* [Work request]:
Copy out the data word for word, beginning at its first line and continuing through the line that contains "India–USA Advisory and". Leave the pictures out of your copy.

==== Data extracts ====

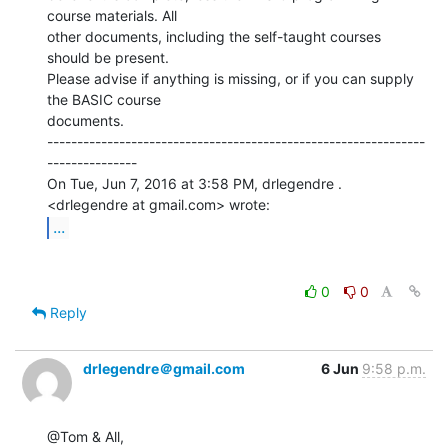
course materials. All

other documents, including the self-taught courses 
should be present.

Please advise if anything is missing, or if you can supply 
the BASIC course

documents.

---------------------------------------------------------------
---------------

On Tue, Jun 7, 2016 at 3:58 PM, drlegendre . 
...
0
0
Reply
drlegendre＠gmail.com
6 Jun
9:58 p.m.
@Tom & All,
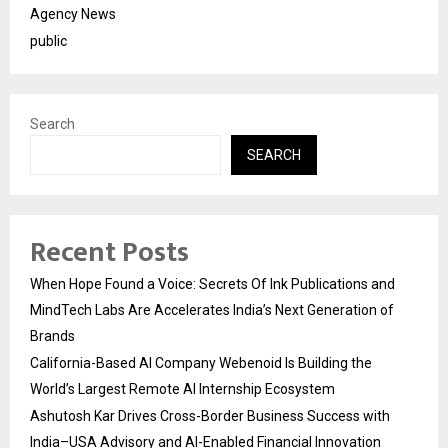
Agency News
public
Search
SEARCH
Recent Posts
When Hope Found a Voice: Secrets Of Ink Publications and
MindTech Labs Are Accelerates India’s Next Generation of
Brands
California-Based AI Company Webenoid Is Building the
World’s Largest Remote AI Internship Ecosystem
Ashutosh Kar Drives Cross-Border Business Success with
India–USA Advisory and AI-Enabled Financial Innovation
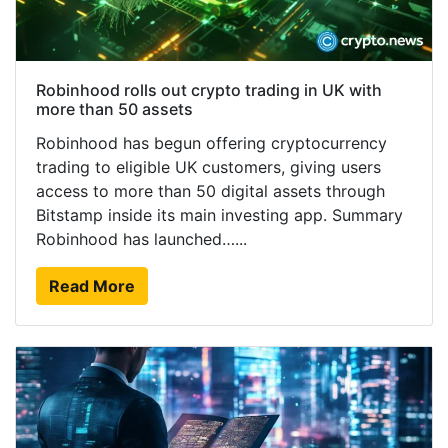
Robinhood rolls out crypto trading in UK with
more than 50 assets
Robinhood has begun offering cryptocurrency
trading to eligible UK customers, giving users
access to more than 50 digital assets through
Bitstamp inside its main investing app. Summary
Robinhood has launched…...
Read More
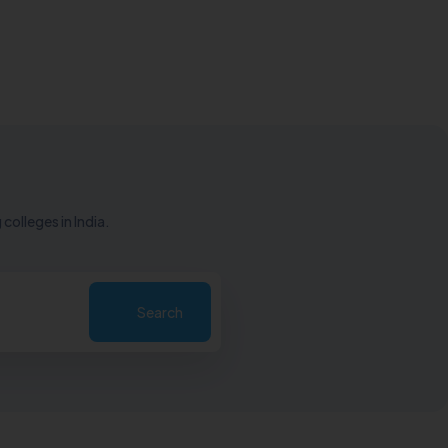
colleges in India.
Search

====

* [Written answer]:
course materials. All

other documents, including the self-taught courses 
should be present.

Please advise if anything is missing, or if you can supply 
the BASIC course

documents.

---------------------------------------------------------------
---------------

On Tue, Jun 7, 2016 at 3:58 PM, drlegendre . 
...
0
0
Reply
drlegendre＠gmail.com
6 Jun
9:58 p.m.
@Tom & All,
Agency News
public
Search
SEARCH
Recent Posts
When Hope Found a Voice: Secrets Of Ink Publications and
MindTech Labs Are Accelerates India’s Next Generation of
Brands
California-Based AI Company Webenoid Is Building the
World’s Largest Remote AI Internship Ecosystem
Ashutosh Kar Drives Cross-Border Business Success with
India–USA Advisory and AI-Enabled Financial Innovation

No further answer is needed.